COVID-19 vaccinations in Dudley
COVID-19 vaccinations in Dudley

LONDON (Reuters) – Britain will be able to work with the European Union to ensure there is no disruption to vaccine supplies, Health Minister Matt Hancock said on Tuesday, arguing protectionism was not right during a pandemic.

German Health Minister Jens Spahn earlier said he backed proposals to restrict vaccines leaving the EU, saying Europe should have its “fair share”.

The European Commission later said it had no plans to impose an export ban, explaining its proposal would require firms to register vaccine exports.

“I’m sure that we can work with the EU to ensure that, whilst transparency is welcome, that no blockers are put in place,” Hancock said at the Chatham House think tank.

He said he had spoken to the chief executives of Pfizer and AstraZeneca, who gave him confidence supplies would not be disrupted, but he still cautioned against any hints of vaccine nationalism.

“I think protectionism is not the right approach in the middle of a pandemic,” he said.


The EU proposal comes amid heightened sensitivities over supplies, and in the wake of AstraZeneca’s decision to cut its supply to the EU by 60% to 31 million doses for the first quarter of the year, while Pfizer has also altered delivery schedules.

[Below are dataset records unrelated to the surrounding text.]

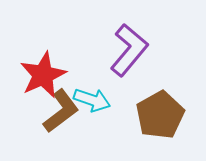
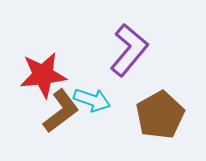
red star: rotated 18 degrees clockwise
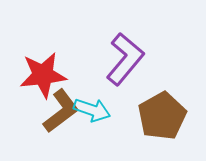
purple L-shape: moved 4 px left, 9 px down
cyan arrow: moved 10 px down
brown pentagon: moved 2 px right, 1 px down
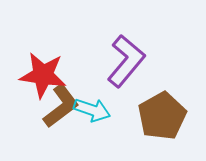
purple L-shape: moved 1 px right, 2 px down
red star: rotated 15 degrees clockwise
brown L-shape: moved 5 px up
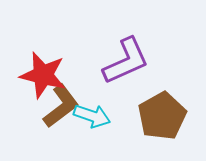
purple L-shape: rotated 26 degrees clockwise
red star: rotated 6 degrees clockwise
cyan arrow: moved 6 px down
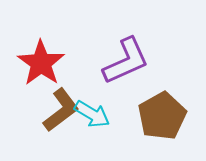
red star: moved 2 px left, 12 px up; rotated 21 degrees clockwise
brown L-shape: moved 4 px down
cyan arrow: moved 2 px up; rotated 12 degrees clockwise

“I’m very confident that Pfizer… will deliver for the EU and will deliver for the UK, as will AstraZeneca,” Vaccine Minister Nadhim Zahawi told Times Radio.

“Vaccine nationalism is the wrong way to go.”

AstraZeneca has a domestic British supply chain to make its vaccine, but Britain’s supplies of the Pfizer vaccine come from a factory in Belgium.

The total projected amount of Pfizer COVID-19 vaccine supplied to Britain between January and March is unchanged by a planned upgrade at a production facility.

But Britain has consistently said that supply is limiting the pace of its vaccine rollout, although it expects early wrinkles to be ironed out over time.

“Supplies are tight… they continue to be,” Zahawi told BBC TV. “Any new manufacturing process is going to have challenges, it’s lumpy and bumpy, (then) it gets better, it stabilises and improves going forward.”

Britain is seeking to give initial shots to 15 million of the most at-risk people by mid-February.